SOMA’daki ateş sönmedi
SOMA’daki ateş sönmedi
Ortaca’da Cumhuriyet Halk Partisi, Eğitim-Sen, Atatürkçü Düşünce Derneği (ADD) ve İP üyeleri, Soma’da yaşanan maden faciasını ortak basın açıklaması yaparak protesto etti. Cumhuriyet meydanında toplanan grup adına açıklama yapan Eğitim-Sen Ortaca Temsilcisi Nuri Demir, Soma’da yaşanan olayın iş kazası değil, cinayet olduğunu söyledi.
“Soma`daki katliamın sorumlularını biliyoruz. Bu bir iş kazası değil, cinayet! öfkeliyiz, hesap soruyoruz”
Yapılan açıklamada şu görüşlere yer verildi;
İşçi sağlığı ve güvenliğinin tamamen bir maliyet unsuru olarak görüldüğü ve maksimum karı elde etmek için en acımasız üretim süreçlerinde çalışmak zorunda bırakılan Soma`daki yüzlerce işçi kardeşimiz başından beri ölüme terk edilmişlerdir. Özelleştirme, taşeronlaştırma politikalarını sürdürenler, maliyet düşürmek için işçilerin hayatına kast edenler, onlara cesaret verenler, daha önceki madenci katliamlarını sözleriyle ve icraatlarıyla aklayanlar, iş güvenliği yasasıyla işyerlerindeki denetimleri bile özelleştirenler Soma katliamının failidir ve hesap vermelidir.
Manisa`nın Soma ilçesi linyit kömürü üretimi yapan Soma Holding`e bağlı Soma Kömür A.Ş`ye ait bir ocakta meydana gelen trafosu patlaması sonucunda 200`ü aşkın işçi hayatını kaybetmiş, 100`ü aşkın işçi yaralanmıştır. Soma`da yüzlerce işçinin canına mal olan patlama bir kaza değil, yeterli iş güvenliği tedbiri alınmadığı için göz göre göre gelen bir iş cinayetidir. 12 yıllık AKP iktidarı döneminde iş cinayetlerinde 12 bini aşkın işçi yaşamını yitirmiştir. Soma`da yaşanan katliam, bugüne kadar yaşanan iş cinayetlerinin en son ve en acı halkası olmuştur.
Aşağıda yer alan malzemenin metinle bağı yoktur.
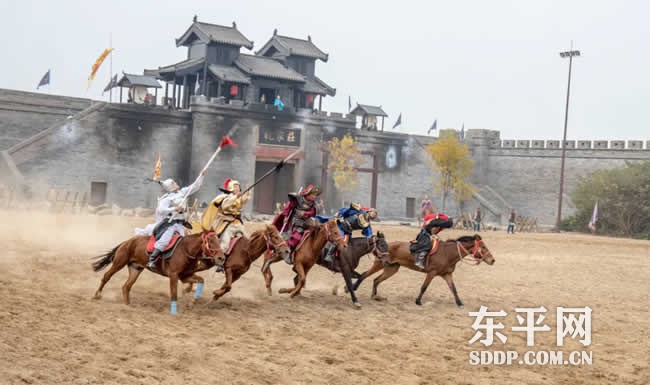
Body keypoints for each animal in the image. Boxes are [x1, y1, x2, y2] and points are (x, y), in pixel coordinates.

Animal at [91, 230, 223, 314]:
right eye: (210, 241)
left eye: (219, 240)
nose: (221, 258)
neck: (186, 250)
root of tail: (127, 242)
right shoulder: (174, 276)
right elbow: (173, 294)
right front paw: (174, 311)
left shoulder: (185, 276)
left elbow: (201, 280)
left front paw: (193, 301)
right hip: (119, 263)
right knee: (107, 276)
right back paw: (97, 295)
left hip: (135, 269)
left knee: (126, 286)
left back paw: (127, 305)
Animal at [352, 234, 494, 306]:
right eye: (484, 247)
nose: (492, 260)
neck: (448, 253)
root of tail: (384, 246)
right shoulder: (432, 273)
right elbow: (424, 287)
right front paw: (418, 301)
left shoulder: (447, 274)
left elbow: (453, 289)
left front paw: (459, 303)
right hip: (379, 265)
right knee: (364, 275)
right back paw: (352, 288)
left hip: (391, 269)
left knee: (376, 280)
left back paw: (375, 296)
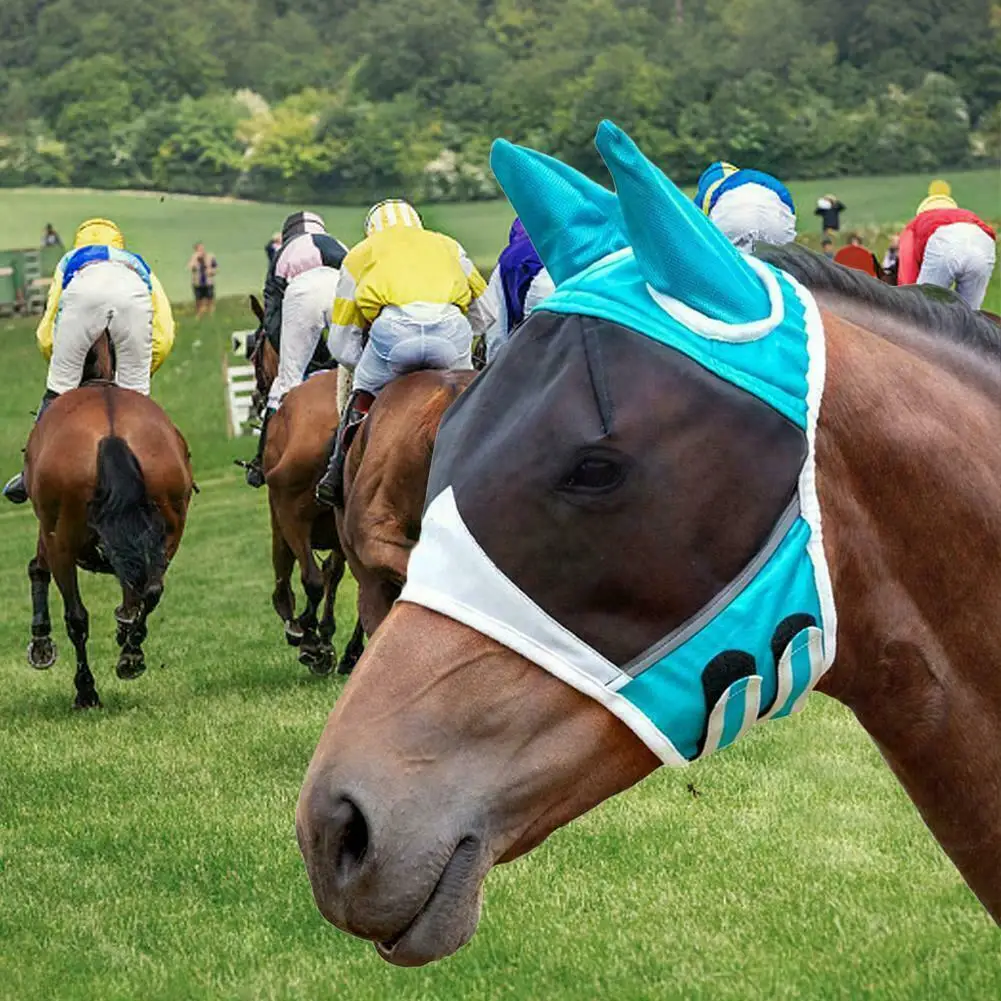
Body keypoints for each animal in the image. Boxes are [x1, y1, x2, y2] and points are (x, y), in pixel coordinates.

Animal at [24, 383, 193, 708]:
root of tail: (112, 433)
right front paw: (126, 628)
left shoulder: (50, 536)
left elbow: (38, 569)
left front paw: (41, 643)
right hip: (170, 528)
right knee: (151, 590)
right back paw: (130, 655)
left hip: (61, 541)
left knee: (76, 617)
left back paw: (86, 691)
Türkiye`de her yıl maden ocaklarında onlarca işçi iş cinayetine kurban gitmesine rağmen bugüne kadar yaşanan ölümler karşısında hiçbir önlem alınmamış, göstermelik denetimler yapılmış, madenlerdeki çalışma koşulları ile ilgili en temel sorunlar göz ardı edilerek, katliam gibi cinayete resmen davetiye çıkarılmıştır. Soma`da yaşanan iş cinayetinin temel nedeni, yıllardır bütün itirazlara rağmen ısrarla hayata geçirilen özelleştirme ve taşeron çalıştırma sisteminin resmi devlet politikası haline getirilmesidir. Bugüne kadar yaşanan işçi cinayetlerinde olduğu gibi, son olarak Soma`da meydana gelen katliamın sorumlusu güvencesiz çalıştırmayı yaygınlaştıran, işçi sağlığı ve iş güvenliği tedbirleri almayı maliyet unsuru olarak gören patronlar ve AKP Hükümetidir.
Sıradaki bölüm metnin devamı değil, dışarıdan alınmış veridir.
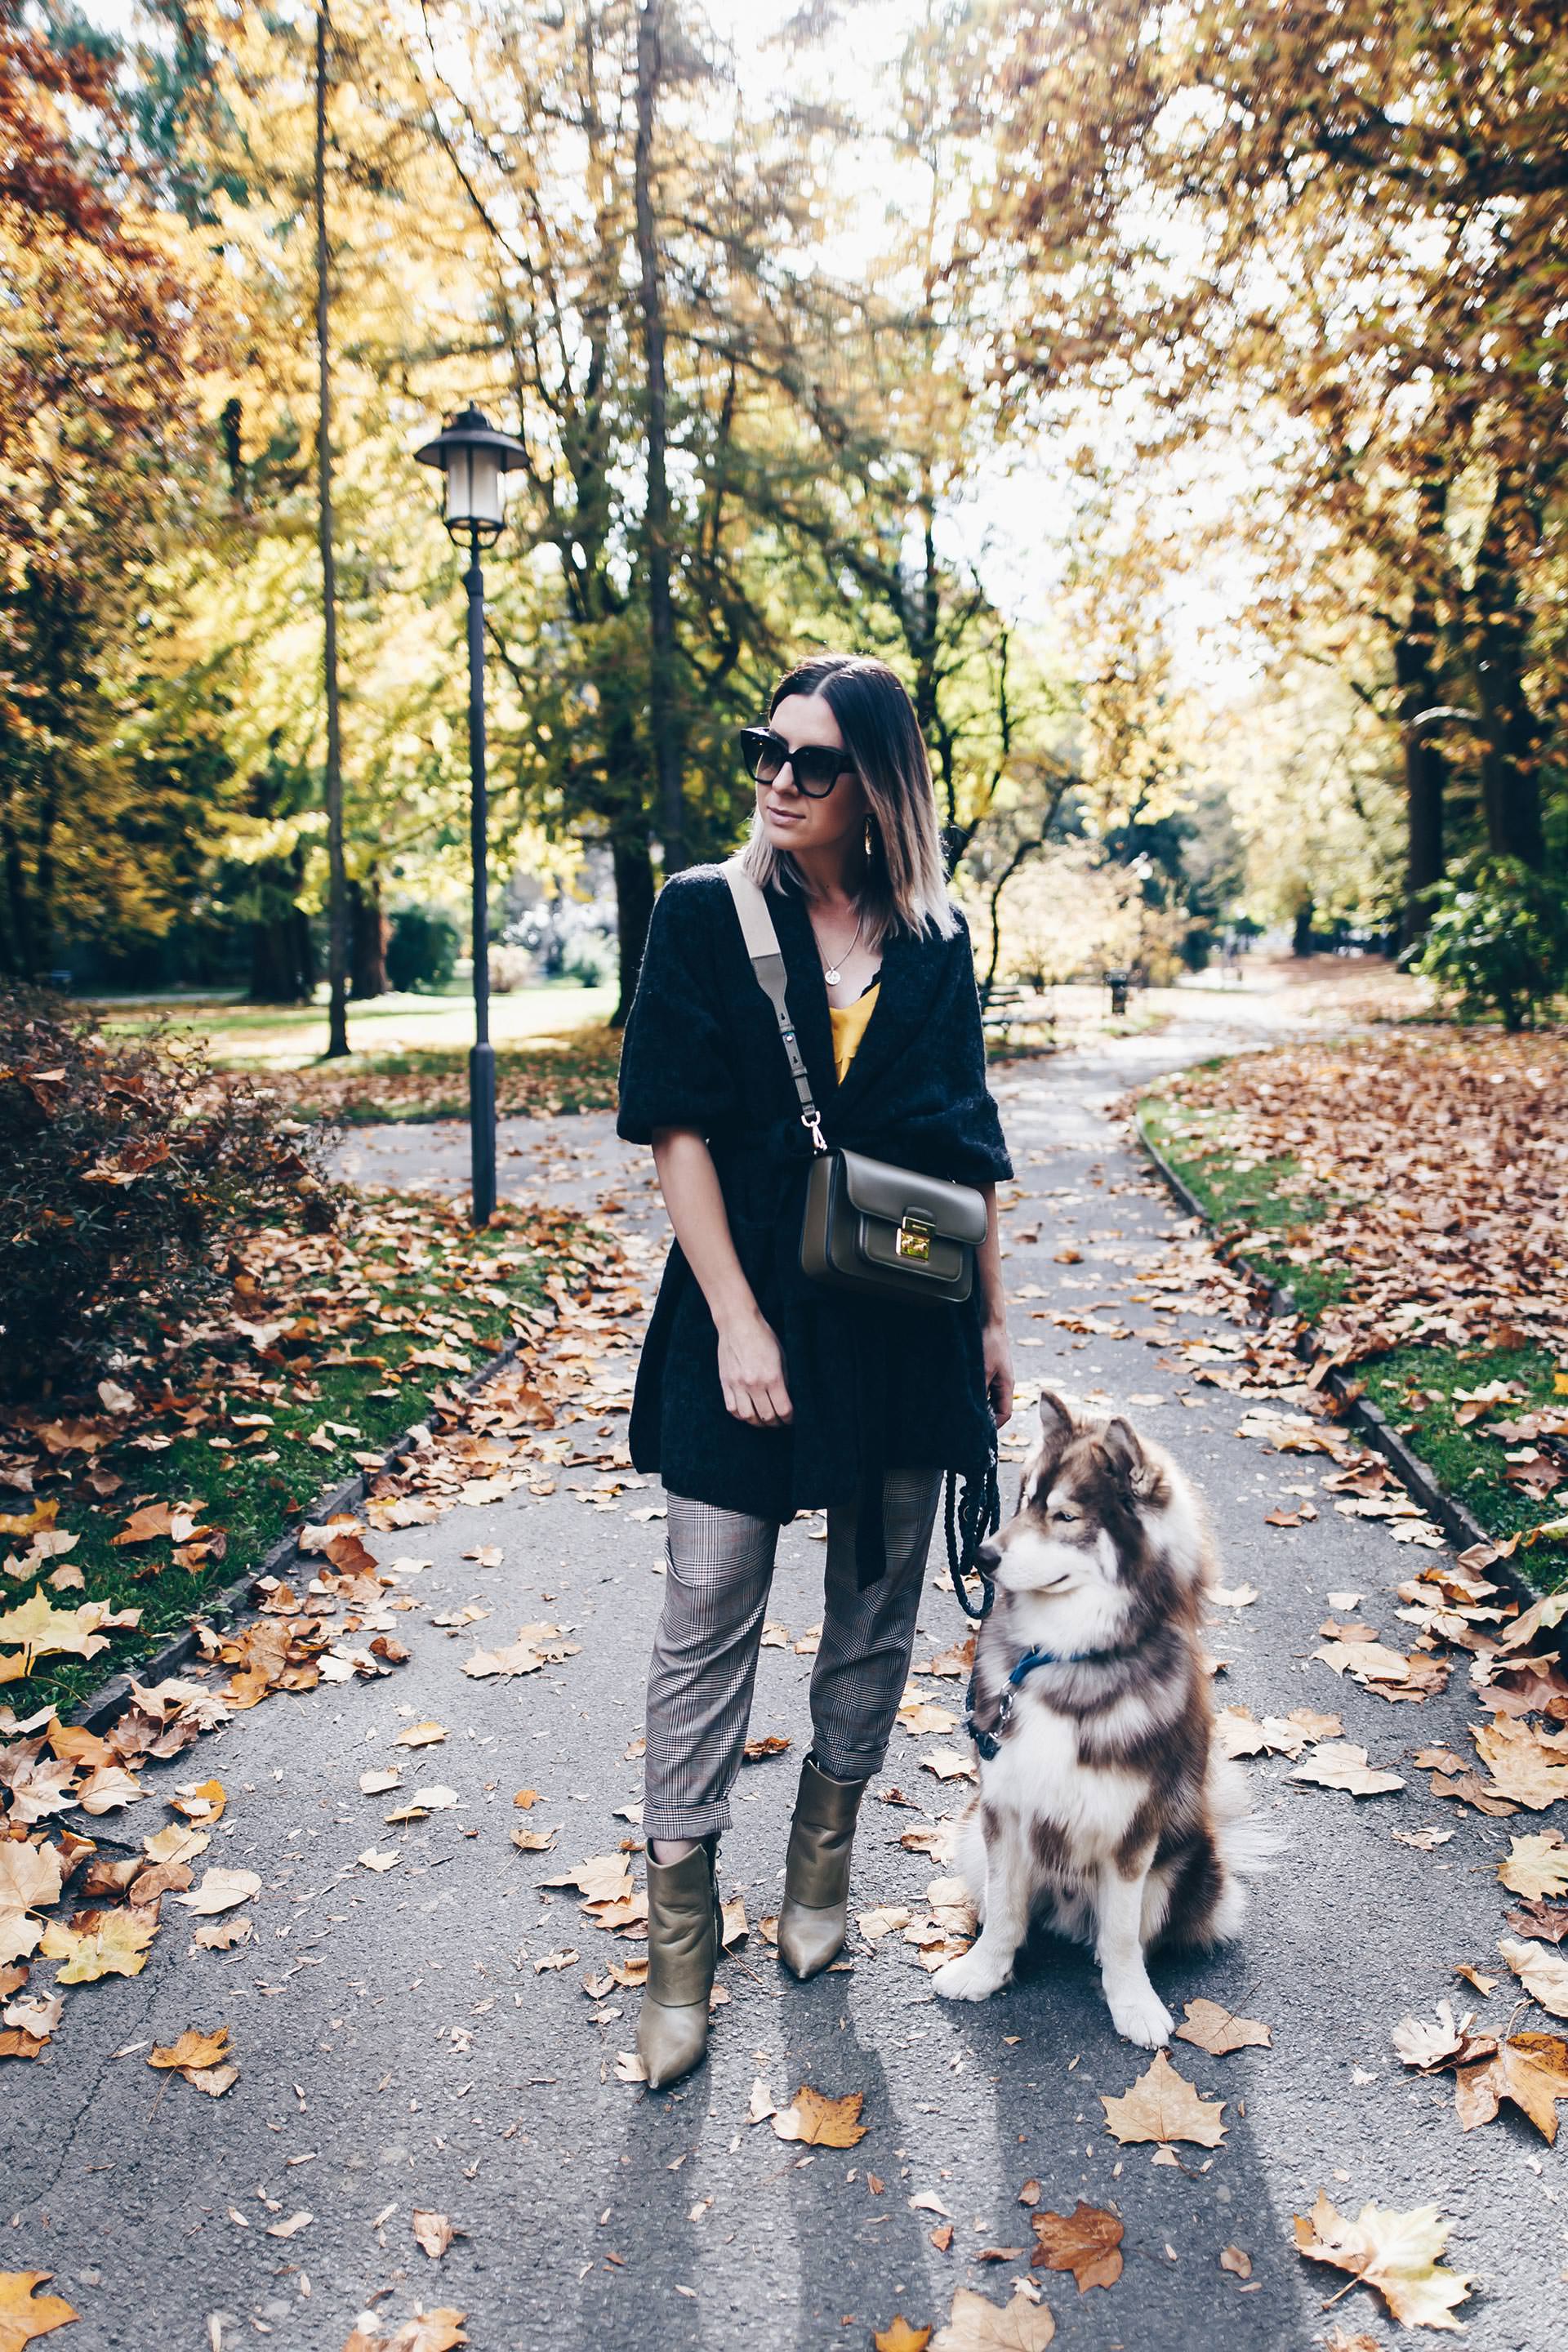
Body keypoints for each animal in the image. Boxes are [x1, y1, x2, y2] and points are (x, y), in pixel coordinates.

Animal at [930, 1392, 1278, 2041]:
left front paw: (1133, 2004)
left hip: (1181, 1868)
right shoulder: (1003, 1811)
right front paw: (984, 1972)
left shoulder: (1132, 1833)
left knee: (1130, 1932)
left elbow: (1120, 1934)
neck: (1067, 1659)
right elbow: (1006, 1910)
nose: (981, 1555)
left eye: (1065, 1517)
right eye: (1023, 1501)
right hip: (968, 1837)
29 Nisan`da üç muhalefet partisi Soma`daki maden ocaklarının araştırılması için ortak önerge vermiş, ancak söz konusu önerge AKP tarafından reddedilmiştir. AKP hükümetinin 2012`de çıkardığı İş Sağlığı ve Güvenliği Yasası`nın kağıt üzerinde kaldığı, gerekli denetimlerin yapılmadığı, üstelik bu denetimleri yapması gereken hükümetin, madenlerin denetlenmesi ile ilgili önergelerini reddettiği düşünüldüğünde, Soma`da yaşanan cinayetin asıl failinin kim olduğu daha iyi anlaşılmaktadır.
Maden işçileri her yıl bir avuç kömür için bir ömür verirken, yaşanan cinayetleri “kader”, ya da “takdir-i ilahi” olarak açıklayıp, ölenlerin ailelerine sadece “rahmet” dilemek, özelleştirme ve taşeronlaştırma uygulamalarında ısrarcı olmak yeni iş cinayetlerinin, yeni katliamların yaşanmasına davetiye çıkarmak anlamına gelmektedir.
Eğitim Sen olarak Soma`da yaşanan iş cinayetinde yaşamını yitiren işçi kardeşlerimizin ailelerine başsağlığı diliyor, göz göre göre yaşanan bu katliamın bütün sorumlularının derhal hesap vermesini istiyoruz. Cinayeti gördük, katilleri biliyoruz. Hesap soruyoruz.